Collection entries
=-=-=-=-=

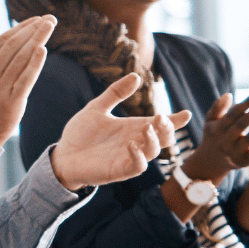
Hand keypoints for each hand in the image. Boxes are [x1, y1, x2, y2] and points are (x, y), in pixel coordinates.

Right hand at [0, 16, 55, 143]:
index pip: (2, 41)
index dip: (20, 28)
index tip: (36, 20)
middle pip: (14, 47)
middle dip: (33, 30)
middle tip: (49, 19)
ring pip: (21, 59)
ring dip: (38, 40)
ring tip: (50, 27)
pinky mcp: (12, 102)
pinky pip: (25, 80)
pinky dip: (35, 64)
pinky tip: (43, 49)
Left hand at [53, 74, 188, 190]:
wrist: (62, 155)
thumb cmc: (80, 134)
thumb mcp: (97, 108)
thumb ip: (115, 93)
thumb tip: (136, 76)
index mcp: (132, 128)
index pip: (160, 125)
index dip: (175, 120)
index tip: (186, 113)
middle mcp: (135, 143)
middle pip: (163, 138)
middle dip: (167, 128)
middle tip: (161, 117)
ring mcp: (128, 158)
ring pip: (153, 152)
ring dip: (153, 140)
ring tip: (146, 127)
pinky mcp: (118, 171)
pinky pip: (136, 167)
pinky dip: (138, 157)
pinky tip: (131, 145)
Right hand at [186, 90, 248, 183]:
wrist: (210, 164)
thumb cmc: (214, 136)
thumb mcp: (210, 122)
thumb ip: (217, 109)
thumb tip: (228, 95)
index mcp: (216, 128)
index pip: (234, 112)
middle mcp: (224, 140)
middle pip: (244, 123)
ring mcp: (234, 152)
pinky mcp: (245, 162)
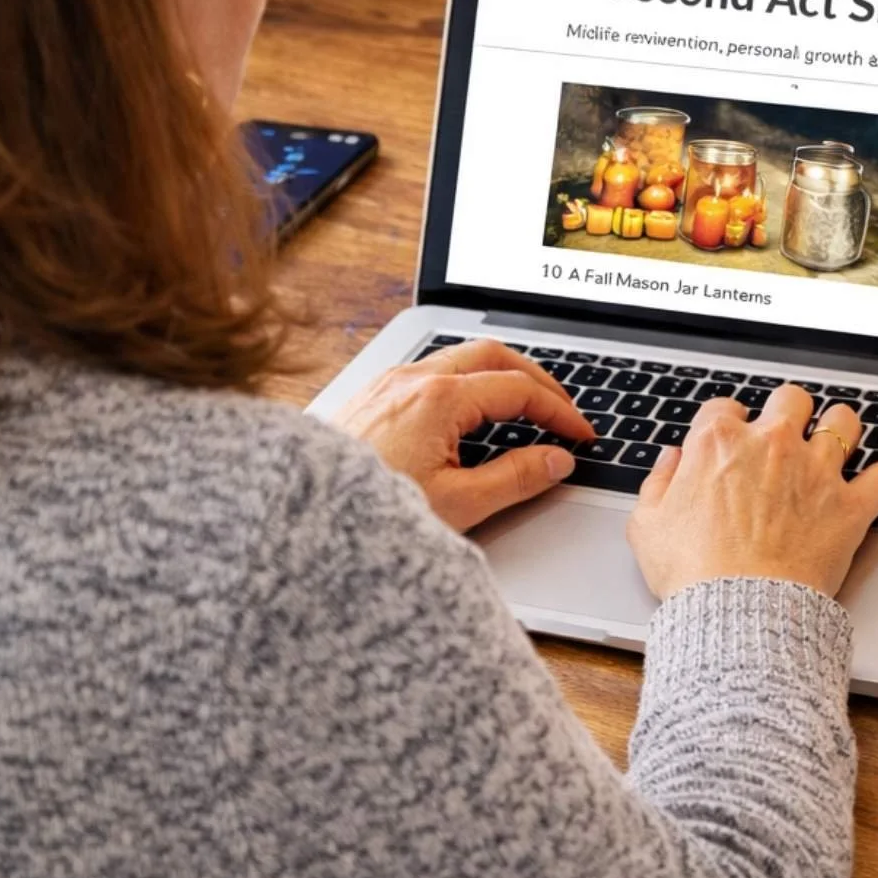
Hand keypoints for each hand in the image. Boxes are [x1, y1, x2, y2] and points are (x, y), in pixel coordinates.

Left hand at [333, 339, 593, 531]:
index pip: (518, 389)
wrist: (298, 522)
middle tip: (561, 409)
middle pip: (492, 355)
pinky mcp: (370, 398)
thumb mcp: (458, 504)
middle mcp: (411, 380)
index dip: (558, 410)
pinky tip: (469, 415)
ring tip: (523, 409)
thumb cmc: (365, 515)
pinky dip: (465, 384)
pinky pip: (429, 373)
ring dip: (498, 377)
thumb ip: (516, 478)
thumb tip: (555, 460)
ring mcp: (387, 384)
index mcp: (439, 399)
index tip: (579, 435)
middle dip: (535, 379)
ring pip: (458, 359)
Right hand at [627, 385, 877, 598]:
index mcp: (718, 442)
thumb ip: (658, 483)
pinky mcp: (849, 506)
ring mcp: (815, 472)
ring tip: (835, 446)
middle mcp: (771, 444)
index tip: (730, 441)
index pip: (724, 407)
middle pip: (790, 399)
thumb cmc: (692, 573)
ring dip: (840, 430)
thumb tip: (671, 461)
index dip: (727, 423)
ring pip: (843, 422)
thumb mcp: (647, 526)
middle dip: (788, 413)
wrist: (737, 611)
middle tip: (785, 437)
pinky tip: (873, 486)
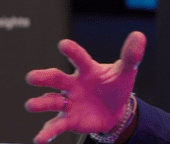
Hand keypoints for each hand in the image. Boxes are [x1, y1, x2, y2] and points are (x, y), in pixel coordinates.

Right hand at [25, 31, 146, 143]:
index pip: (79, 58)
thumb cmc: (116, 86)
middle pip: (56, 78)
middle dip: (43, 77)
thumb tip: (138, 36)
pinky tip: (39, 139)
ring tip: (31, 105)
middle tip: (32, 77)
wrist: (116, 111)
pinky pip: (55, 126)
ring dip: (40, 103)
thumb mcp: (126, 71)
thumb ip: (131, 55)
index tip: (63, 44)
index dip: (72, 51)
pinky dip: (46, 133)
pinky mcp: (68, 120)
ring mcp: (68, 102)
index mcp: (87, 69)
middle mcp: (73, 84)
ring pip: (50, 101)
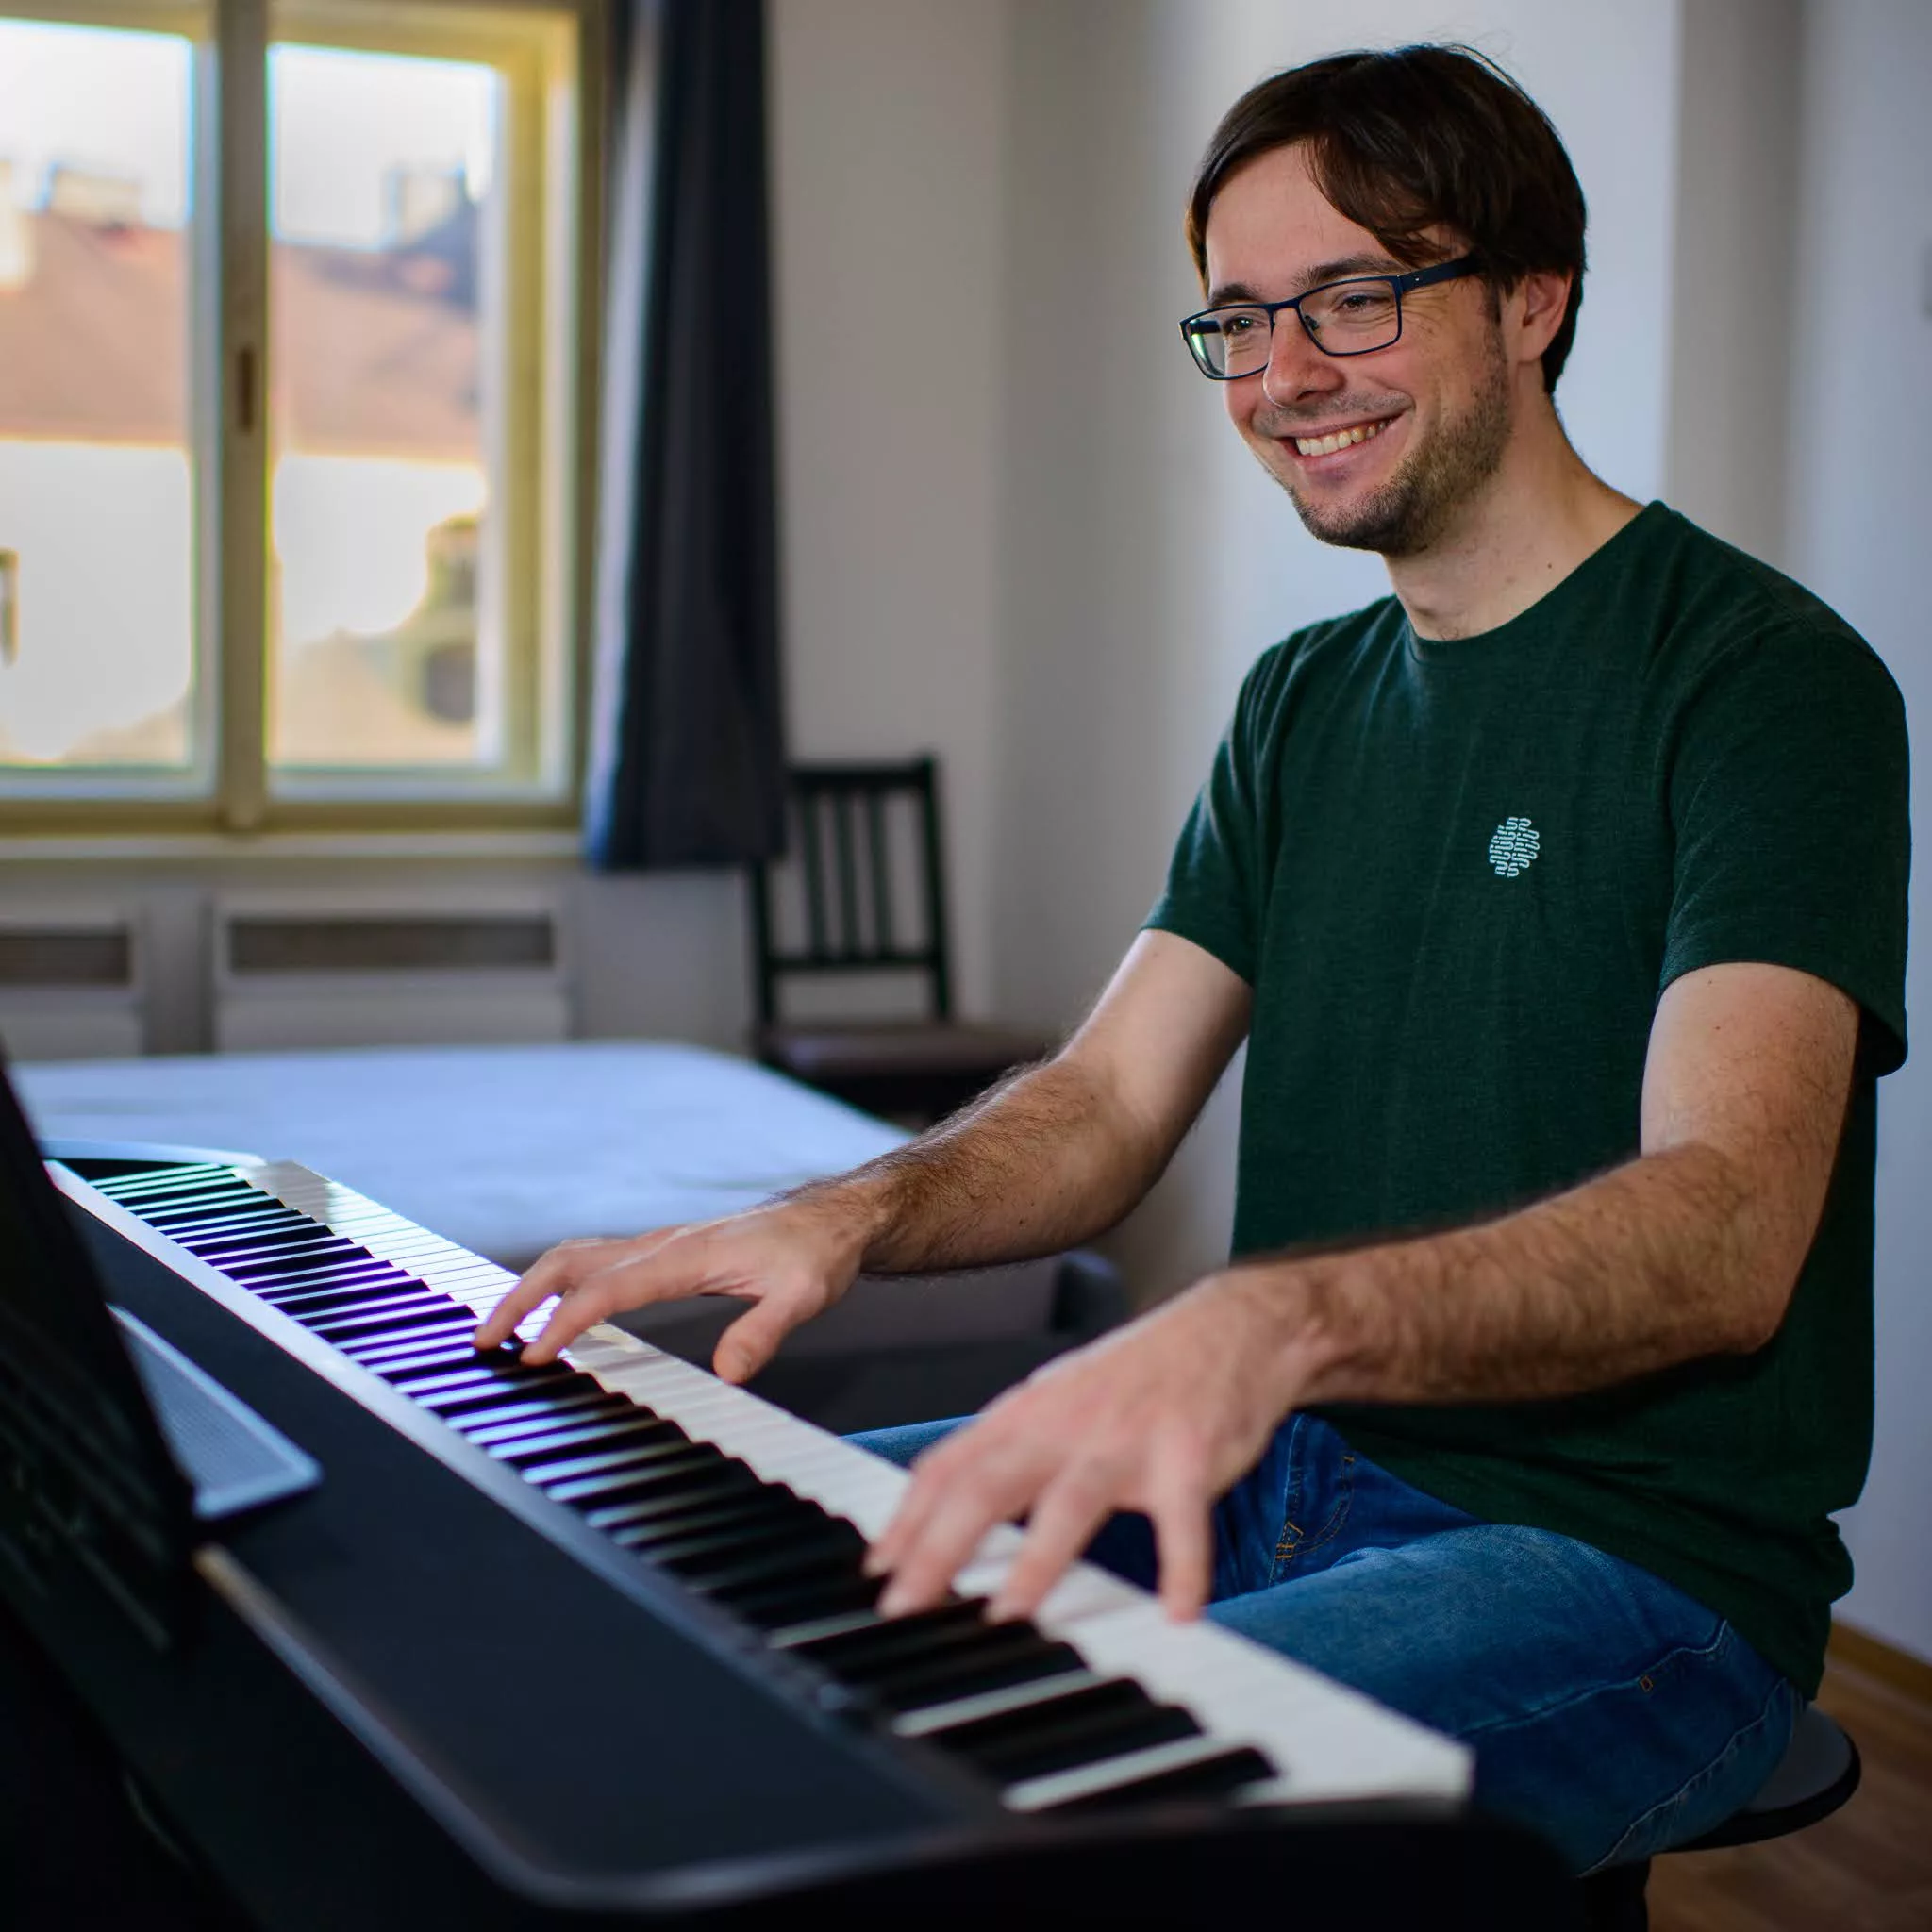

=-=-=-=-=

== REQUIREMENT ==
Output exactly the lines above, beginning at the one with "ring mcp: (234, 152)" and stopping after the one with "ring dip: (498, 377)". Pictures are to be omitted.

== EXPECTED OUTPUT ==
ring mcp: (234, 152)
pinky mcp: (245, 162)
Hand keypoints for each hand in the image. Boxes are [x1, y1, x2, y2] and points are (x, y), in pixel coordinates.

Left hand at [333, 339, 593, 531]:
index pip: (518, 389)
wrist: (298, 522)
middle tip: (561, 409)
middle pip: (492, 355)
pinky mcp: (370, 398)
thumb mcp: (458, 504)
middle mcp: (411, 380)
index dip: (558, 410)
pinky tip: (469, 415)
ring tip: (523, 409)
thumb cmc: (365, 515)
pinky dip: (465, 384)
pinky pip: (429, 373)
ring dip: (498, 377)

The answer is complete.